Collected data

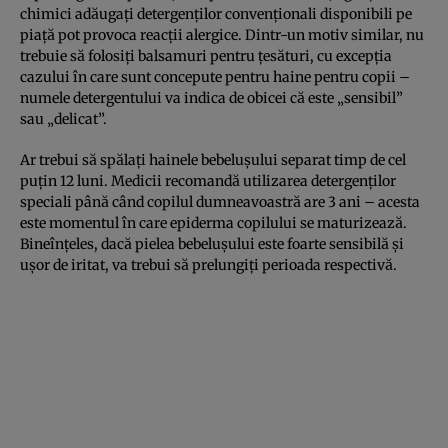
chimici adăugați detergenților convenționali disponibili pe
piață pot provoca reacții alergice. Dintr-un motiv similar, nu
trebuie să folosiți balsamuri pentru țesături, cu excepția
cazului în care sunt concepute pentru haine pentru copii –
numele detergentului va indica de obicei că este „sensibil”
sau „delicat”.
Ar trebui să spălați hainele bebelușului separat timp de cel
puțin 12 luni. Medicii recomandă utilizarea detergenților
speciali până când copilul dumneavoastră are 3 ani – acesta
este momentul în care epiderma copilului se maturizează.
Bineînțeles, dacă pielea bebelușului este foarte sensibilă și
ușor de iritat, va trebui să prelungiți perioada respectivă.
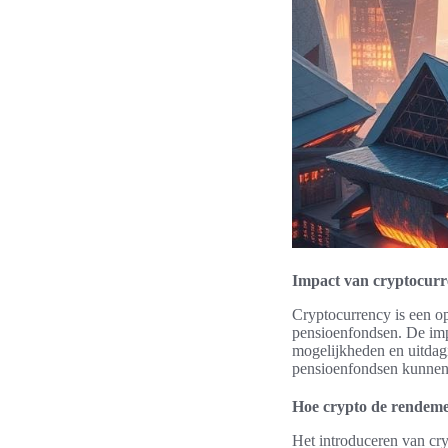
Impact van cryptocurr
Cryptocurrency is een op
pensioenfondsen. De imp
mogelijkheden en uitdag
pensioenfondsen kunnen
Hoe crypto de rendeme
Het introduceren van cry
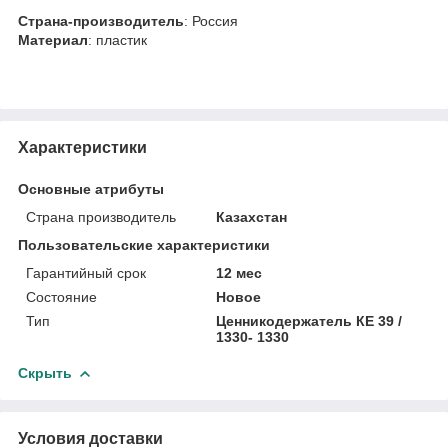
Страна-производитель
: Россия
Материал
: пластик
Характеристики
Основные атрибуты
Страна производитель
Казахстан
Пользовательские характеристики
Гарантийный срок
12 мес
Состояние
Новое
Тип
Ценникодержатель КЕ 39 /
1330- 1330
Скрыть
Условия доставки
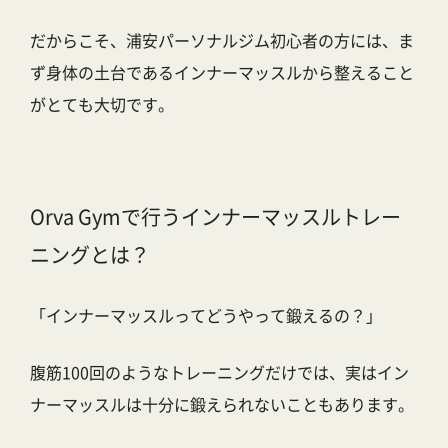
だからこそ、
浦安パーソナルジム初心者の方
には、ま
ず身体の土台であるインナーマッスルから整えること
がとても大切です。
Orva Gymで行うインナーマッスルトレー
ニングとは？
「インナーマッスルってどうやって鍛えるの？」
腹筋100回のようなトレーニングだけでは、実はイン
ナーマッスルは十分に鍛えられないこともあります。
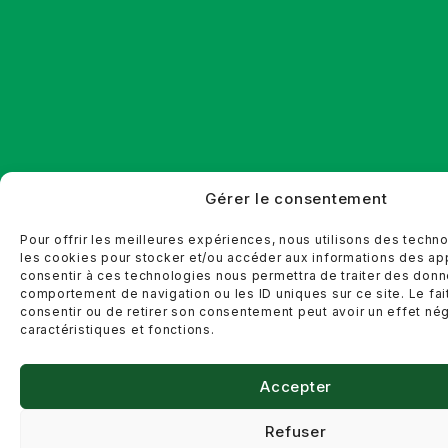
Gérer le consentement
Pour offrir les meilleures expériences, nous utilisons des techn
les cookies pour stocker et/ou accéder aux informations des appa
consentir à ces technologies nous permettra de traiter des donn
comportement de navigation ou les ID uniques sur ce site. Le fai
consentir ou de retirer son consentement peut avoir un effet nég
caractéristiques et fonctions.
Accepter
Refuser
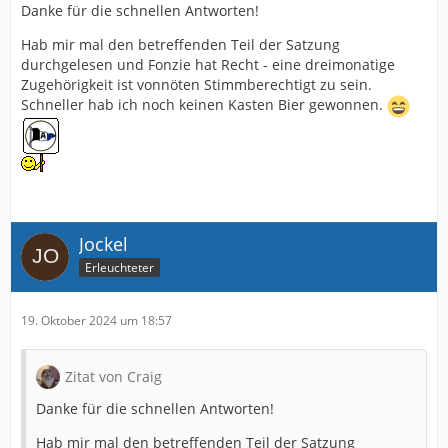
Danke für die schnellen Antworten!
Hab mir mal den betreffenden Teil der Satzung
durchgelesen und Fonzie hat Recht - eine dreimonatige
Zugehörigkeit ist vonnöten Stimmberechtigt zu sein.
Schneller hab ich noch keinen Kasten Bier gewonnen.
Jockel
Erleuchteter
19. Oktober 2024 um 18:57
Zitat von Craig
Danke für die schnellen Antworten!
Hab mir mal den betreffenden Teil der Satzung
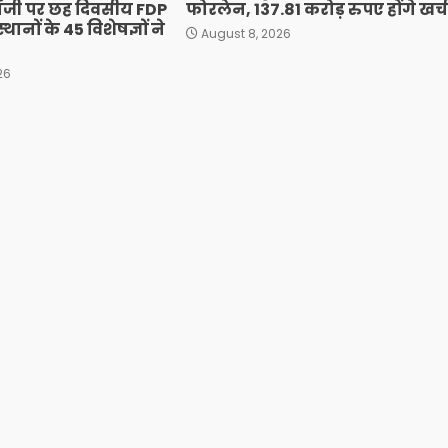
ॉजी पर छह दिवसीय FDP
फोरलेन, 137.81 करोड़ रुपए होंगे खर्च
्थानों के 45 विशेषज्ञों ने
August 8, 2026
26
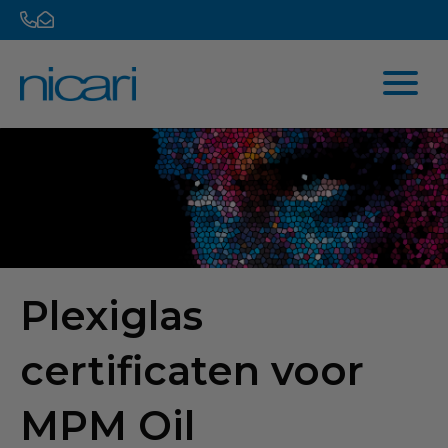
Plexiglas
certificaten voor
MPM Oil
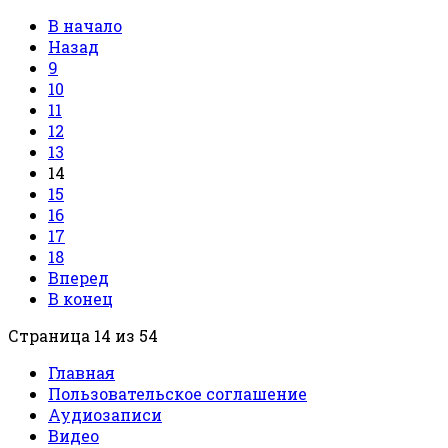
В начало
Назад
9
10
11
12
13
14
15
16
17
18
Вперед
В конец
Страница 14 из 54
Главная
Пользовательское соглашение
Аудиозаписи
Видео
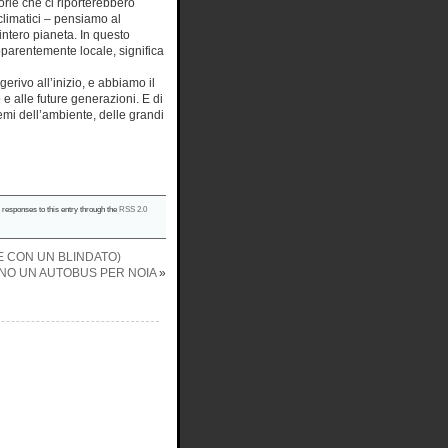
rie che ci riporterebbero
climatici – pensiamo al
intero pianeta. In questo
pparentemente locale, significa
erivo all’inizio, e abbiamo il
e alle future generazioni. E di
emi dell’ambiente, delle grandi
y responses to this entry through the
RSS 2.0
E CON UN BLINDATO)
CANO UN AUTOBUS PER NOIA
»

• _What you will do_:
Copy out all of the text in the listing above word for word, and leave the pictures out of your answer.

• _Answer to this task_:
chimici adăugați detergenților convenționali disponibili pe
piață pot provoca reacții alergice. Dintr-un motiv similar, nu
trebuie să folosiți balsamuri pentru țesături, cu excepția
cazului în care sunt concepute pentru haine pentru copii –
numele detergentului va indica de obicei că este „sensibil”
sau „delicat”.
Ar trebui să spălați hainele bebelușului separat timp de cel
puțin 12 luni. Medicii recomandă utilizarea detergenților
speciali până când copilul dumneavoastră are 3 ani – acesta
este momentul în care epiderma copilului se maturizează.
Bineînțeles, dacă pielea bebelușului este foarte sensibilă și
ușor de iritat, va trebui să prelungiți perioada respectivă.
Impact van cryptocurr
Cryptocurrency is een op
pensioenfondsen. De imp
mogelijkheden en uitdag
pensioenfondsen kunnen
Hoe crypto de rendeme
Het introduceren van cry
Страна-производитель
: Россия
Материал
: пластик
Характеристики
Основные атрибуты
Страна производитель
Казахстан
Пользовательские характеристики
Гарантийный срок
12 мес
Состояние
Новое
Тип
Ценникодержатель КЕ 39 /
1330- 1330
Скрыть
Условия доставки
だからこそ、
浦安パーソナルジム初心者の方
には、ま
ず身体の土台であるインナーマッスルから整えること
がとても大切です。
Orva Gymで行うインナーマッスルトレー
ニングとは？
「インナーマッスルってどうやって鍛えるの？」
腹筋100回のようなトレーニングだけでは、実はイン
ナーマッスルは十分に鍛えられないこともあります。
Gérer le consentement
Pour offrir les meilleures expériences, nous utilisons des techn
les cookies pour stocker et/ou accéder aux informations des appa
consentir à ces technologies nous permettra de traiter des donn
comportement de navigation ou les ID uniques sur ce site. Le fai
consentir ou de retirer son consentement peut avoir un effet nég
caractéristiques et fonctions.
Accepter
Refuser
Danke für die schnellen Antworten!
Hab mir mal den betreffenden Teil der Satzung
durchgelesen und Fonzie hat Recht - eine dreimonatige
Zugehörigkeit ist vonnöten Stimmberechtigt zu sein.
Schneller hab ich noch keinen Kasten Bier gewonnen.
Jockel
Erleuchteter
19. Oktober 2024 um 18:57
Zitat von Craig
Danke für die schnellen Antworten!
Hab mir mal den betreffenden Teil der Satzung
ॉजी पर छह दिवसीय FDP
फोरलेन, 137.81 करोड़ रुपए होंगे खर्च
्थानों के 45 विशेषज्ञों ने
August 8, 2026
26
Plexiglas
certificaten voor
MPM Oil
В начало
Назад
9
10
11
12
13
14
15
16
17
18
Вперед
В конец
Страница 14 из 54
Главная
Пользовательское соглашение
Аудиозаписи
Видео
rie che ci riporterebbero
climatici – pensiamo al
intero pianeta. In questo
pparentemente locale, significa
erivo all’inizio, e abbiamo il
e alle future generazioni. E di
emi dell’ambiente, delle grandi
y responses to this entry through the
RSS 2.0
E CON UN BLINDATO)
CANO UN AUTOBUS PER NOIA
»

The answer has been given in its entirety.